South Africa reports first two coronavirus deaths as lockdown commences
South Africa recorded its first two deaths from coronavirus on Friday as its case tally breached the 1,000 mark just hours after a three-week nationwide lockdown took effect.
“This morning we wake South Africans up with sad news that we now have our first deaths resulting from COVID-19,” Health Minister Zweli Mkhize said in a statement.
President Cyril Ramaphosa has ordered South Africa’s 57 million people to stay at home for 21 days, joining countries across the continent in imposing strict measures to halt the spread of the disease.
But many people especially from the poor neighbourhoods, defied the order after it came into effect at midnight Thursday, lining up outside food stores or at bus terminals.
Police appeared overwhelmed in downtown Johannesburg on Friday, where hundreds of shoppers pushed and shoved trying to force their way into a supermarket.
“The lockdown is a good thing for the country, even though I feel that a lot of people and taking it for granted, saying this virus is not for us… which is bad because by the time we wake up this thing will have spread enormously in the country,” said bank employee Dumisani July, 39, wearing a mask and black latex gloves.
Mkhize said the two people died in the Western Cape province, and announced that the number of confirmed COVID-19 cases had topped 1,000.
The provinces’ administrators in Cape Town said the two were women aged 28 and 48.
On Thursday, Africa’s biggest industrialised economy had reported 927 confirmed cases, a jump of more than 30 per cent from the previous day and Ramaphosa projected it could reach 1,500 “within a few days”.
Ramaphosa – clad in a camouflage uniform – on Thursday saw off soldiers before they deployed from a military base in Soweto township outside economic hub Johannesburg.
“This is unprecedented, not only in our democracy but also in the history of our country, that we will have a lockdown for 21 days to go out and wage war against an invisible enemy coronavirus,” he said.
During the shutdown, jogging, dog-walking and the sale of alcohol are banned across the country, which so far has the highest number of detected infections in sub-Saharan Africa.
Violation of any of the regulations will carry a six-month jail sentence or a fine.

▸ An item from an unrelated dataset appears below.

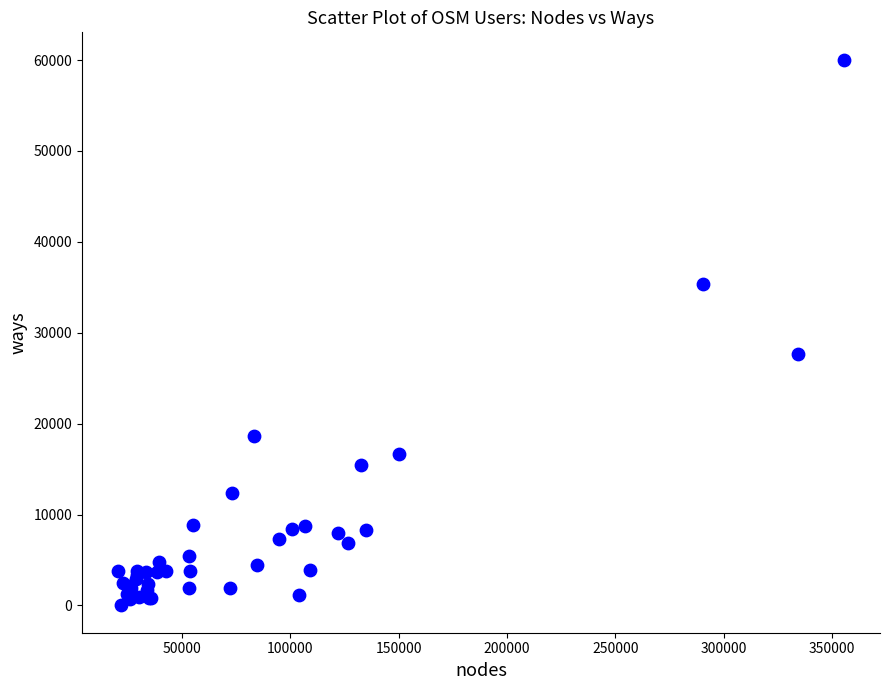

What Y value in the scatter plot is closest to 30024?

27665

– Virus in eastern DR Congo –
Coronavirus has infected 3,340 people across all of Africa, killing 91, according to an AFP tally as of mid-day Friday.
Although this toll is far lower than in the United States, Europe and the Middle East, experts say the world’s poorest continent is especially vulnerable, given its poor sanitation, weak healthcare systems, overcrowding and conflicts.